I just saw this on the other forum. Sad to see the guys shut down, wish them the best. 



> I have just spoken with Tom and indeed, unfortunately after >13 years, Oakville Reef Gallery has decided to close their doors. This is a very sad day, and the end of an era. ORG helped to bring modern-day reef-keeping to Canada.


----------



## zoapaly (Jul 10, 2013)

Damm my favorite reef store in the part , sad to hear that


----------



## neemo (Feb 4, 2014)

I got my latest reef setup , advice and equipment all through Tom and Flavio at ORG.
Those buggers made me spend a lot of money lol, but they always pointed me in the right direction, and set me up with the best equipment of the time.

Sorry to hear that another great store bites the dust. Wishing both those guys the best, I know Flavio has a new store now, and hopefully we'll still see Tom around in the hobby as well.

Oddly, this thread on the 'other site' is closed. Weird. Sometimes its nice to reminisce.


----------



## fury165 (Aug 21, 2010)

neemo said:


> Oddly, this thread on the 'other site' is closed. Weird. Sometimes its nice to reminisce.


I know Flavio was involved in ORG but I only know him from Advanced Reef Aquatics....

As for the thread on the other site being closed... That isn't really surprising..AJ posted the update and that is all there is to say about that..


----------



## Flameangel (Sep 25, 2013)

How so sad and Tom was my connection to something that I can't buy in Canada and was the best store for GHL Profilux,I'm gonna miss the old store.


----------



## jkoot (Apr 17, 2012)

fury165 said:


> I know Flavio was involved in ORG but I only know him from Advanced Reef Aquatics....
> 
> As for the thread on the other site being closed... That isn't really surprising..AJ posted the update and that is all there is to say about that..


Hahahahahahahaha.
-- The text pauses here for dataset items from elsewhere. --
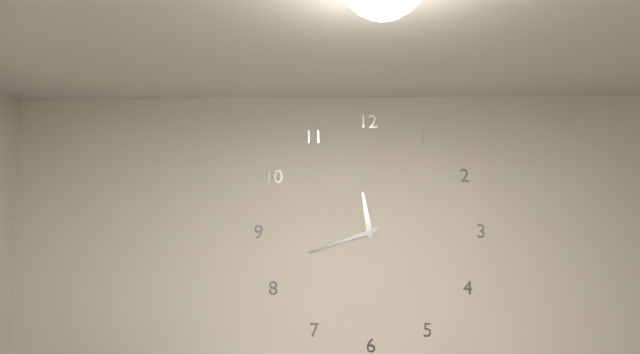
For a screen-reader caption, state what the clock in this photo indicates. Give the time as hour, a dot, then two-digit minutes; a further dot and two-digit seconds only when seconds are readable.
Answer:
11.42
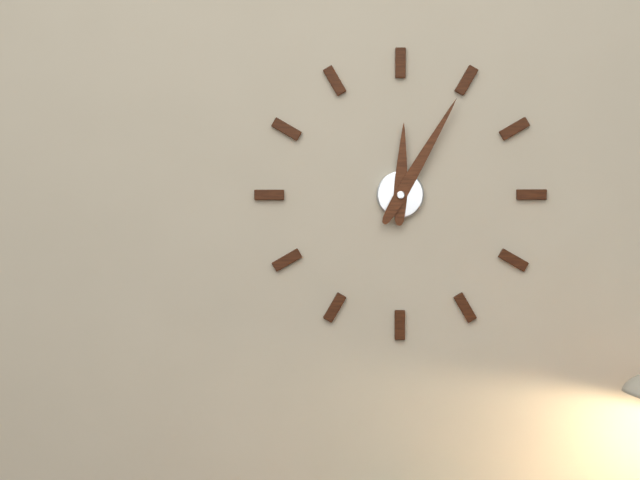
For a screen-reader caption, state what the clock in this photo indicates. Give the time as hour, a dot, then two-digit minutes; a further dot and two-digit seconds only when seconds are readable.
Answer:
12.05
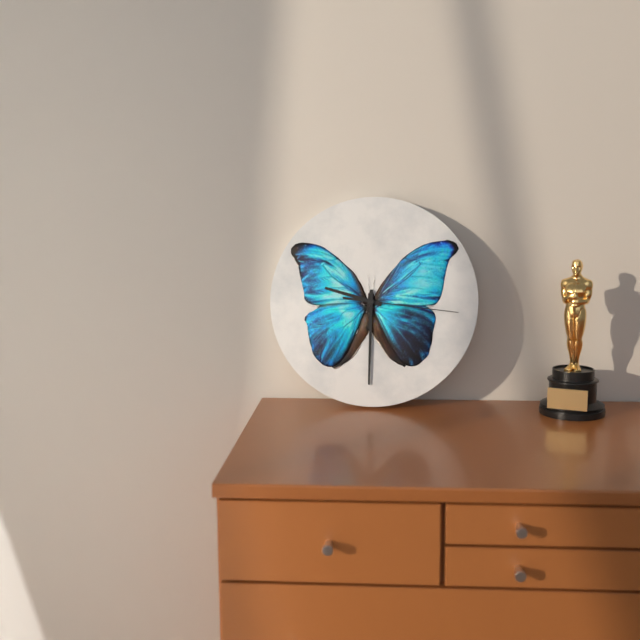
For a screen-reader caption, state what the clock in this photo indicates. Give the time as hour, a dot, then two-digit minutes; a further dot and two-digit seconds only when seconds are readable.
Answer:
9.30.16
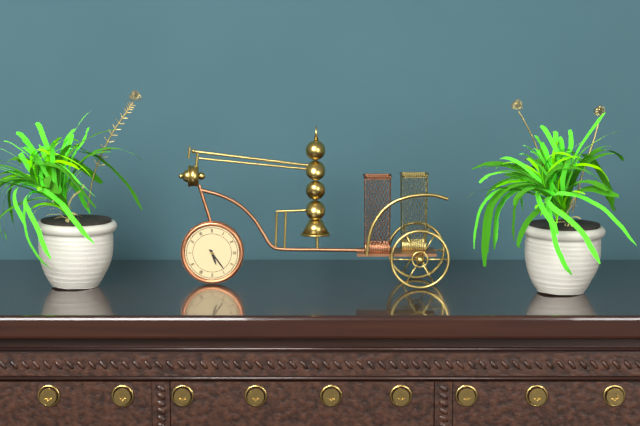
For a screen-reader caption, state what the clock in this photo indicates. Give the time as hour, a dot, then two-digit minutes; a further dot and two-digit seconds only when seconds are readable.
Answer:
5.24
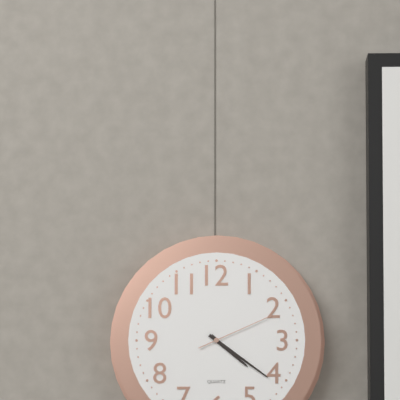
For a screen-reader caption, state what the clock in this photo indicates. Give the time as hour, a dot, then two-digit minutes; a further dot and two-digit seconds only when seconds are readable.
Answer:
4.21.11
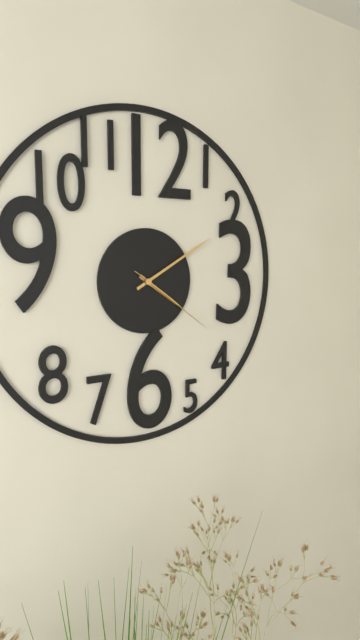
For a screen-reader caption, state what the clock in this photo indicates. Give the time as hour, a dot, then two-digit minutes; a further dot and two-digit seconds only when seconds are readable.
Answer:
4.10.21
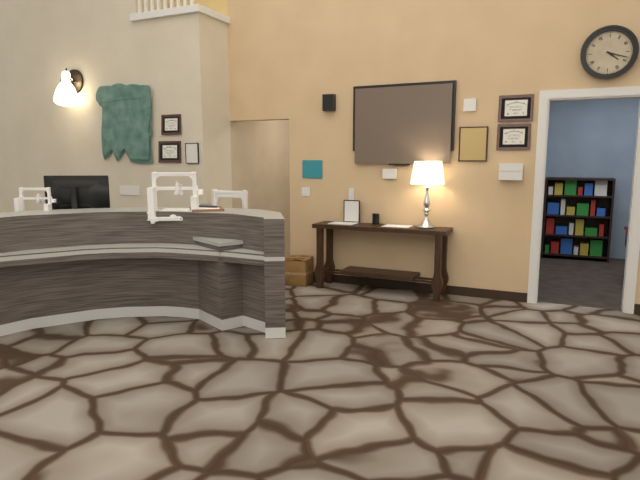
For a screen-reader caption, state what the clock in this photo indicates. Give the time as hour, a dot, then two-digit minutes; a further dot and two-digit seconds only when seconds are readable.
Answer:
4.18
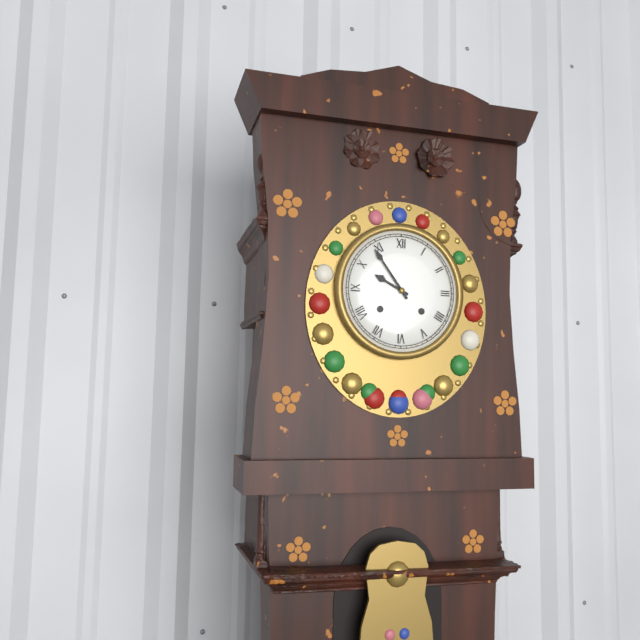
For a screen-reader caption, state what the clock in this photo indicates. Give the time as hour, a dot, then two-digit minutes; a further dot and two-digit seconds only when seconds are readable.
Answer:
9.54
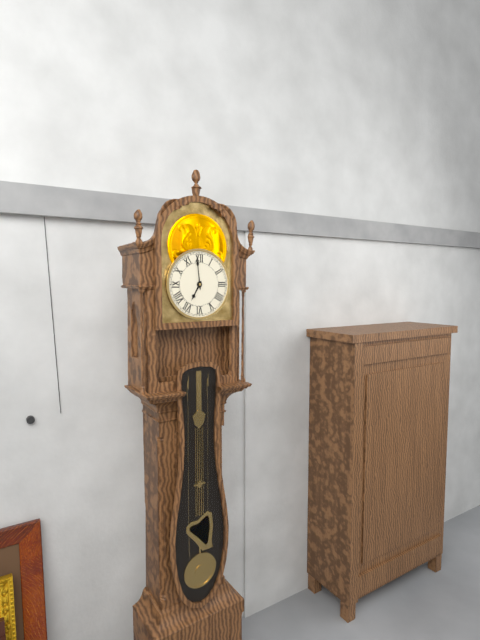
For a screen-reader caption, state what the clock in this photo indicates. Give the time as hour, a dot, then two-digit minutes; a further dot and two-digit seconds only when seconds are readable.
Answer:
6.59
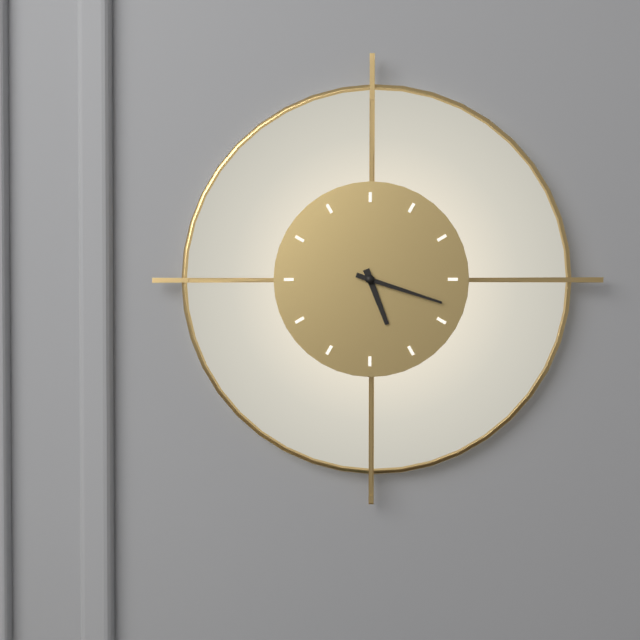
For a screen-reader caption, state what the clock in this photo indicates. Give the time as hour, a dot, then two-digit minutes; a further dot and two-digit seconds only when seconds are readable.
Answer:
5.18
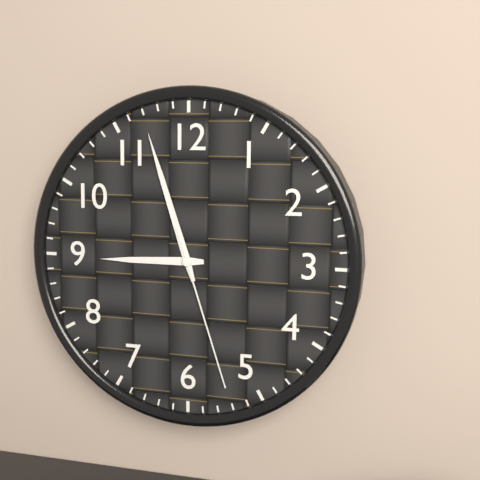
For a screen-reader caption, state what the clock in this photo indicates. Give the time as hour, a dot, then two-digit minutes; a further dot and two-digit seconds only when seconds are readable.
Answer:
8.57.27
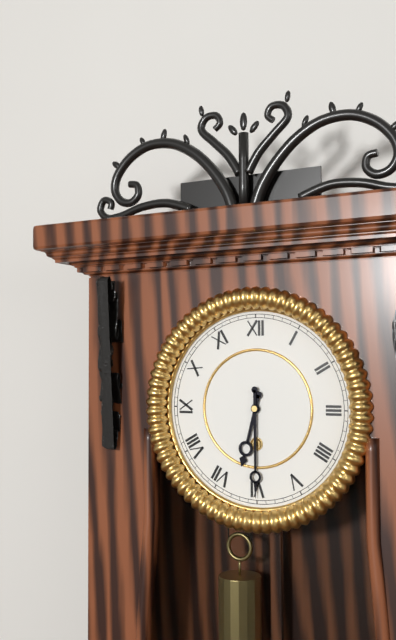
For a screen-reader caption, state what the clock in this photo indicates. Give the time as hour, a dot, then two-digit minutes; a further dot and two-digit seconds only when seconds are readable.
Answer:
6.30
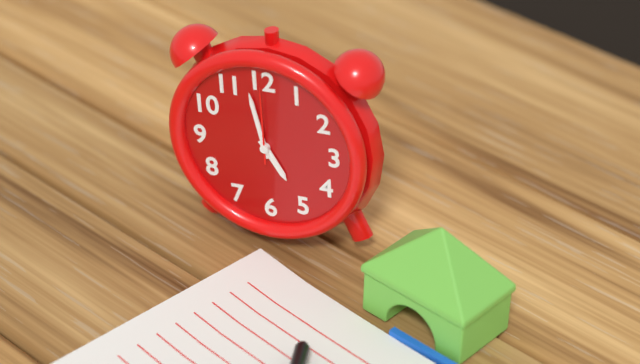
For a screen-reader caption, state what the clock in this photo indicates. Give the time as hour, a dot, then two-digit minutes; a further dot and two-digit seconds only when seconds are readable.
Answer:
4.58.00
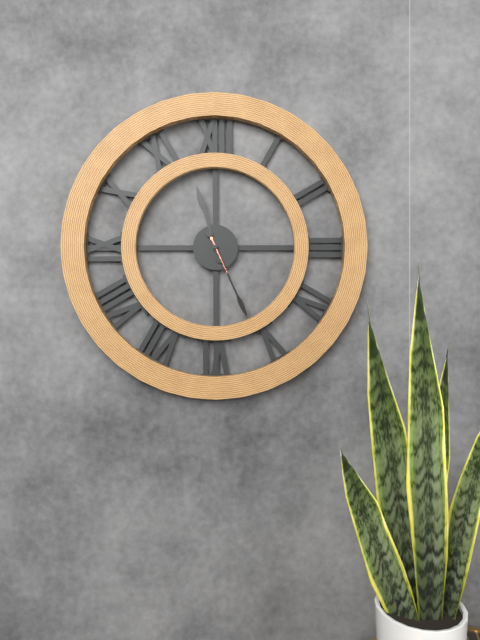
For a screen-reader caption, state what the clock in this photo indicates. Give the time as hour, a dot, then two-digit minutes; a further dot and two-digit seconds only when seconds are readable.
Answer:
11.26
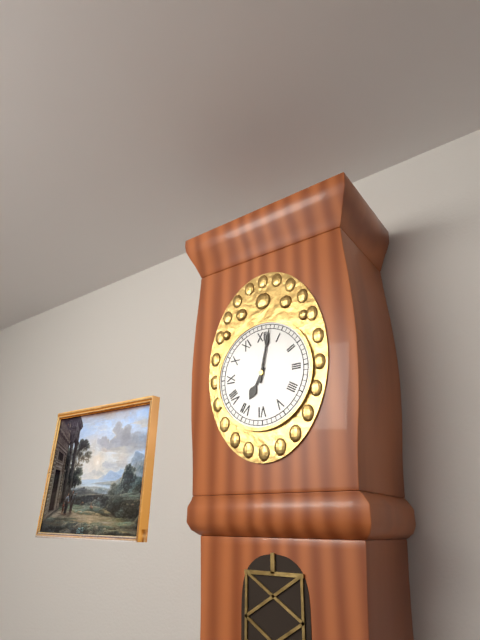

Now now.....you don't want an infraction do you!

Quite frankly the store was doomed the moment Big ALS closed as the draw in the area for walk ins was gone.

If they moved to be different plaza they may have had a better shot.

The store had a storied past. I stopped going when I got different prices depending on what I wore and whether I drove the minivan or SUV to the store among other things...

>jason


----------



## mattdean (Oct 23, 2010)

jkoot said:


> Hahahahahahahaha. Now now.....you don't want an infraction do you!
> 
> The store had a storied past. I stopped going when I got different prices depending on what I wore and whether I drove the minivan or SUV to the store among other things...
> 
> >jason


THAT is why they closed the thread. To keep comments like that from cultivating.

Tom was great to me and my tank is incredible because of him and his advice. will miss the store and Tom and Joe.


----------



## Triggerfish (Oct 11, 2013)

Tom, if your reading this thread, I'm sorry to hear about the store shutting down.
I remember the first time I walked into your store on Kerr St & got hooked on this hobby. You have given me years of good memories & support. I wish you all the best & hope everything is OK.


----------



## loonie (Mar 29, 2008)

I understand, now they are supplier by road, to LFS in Montreal.


----------



## Flameangel (Sep 25, 2013)

Tom,keep heathy.


----------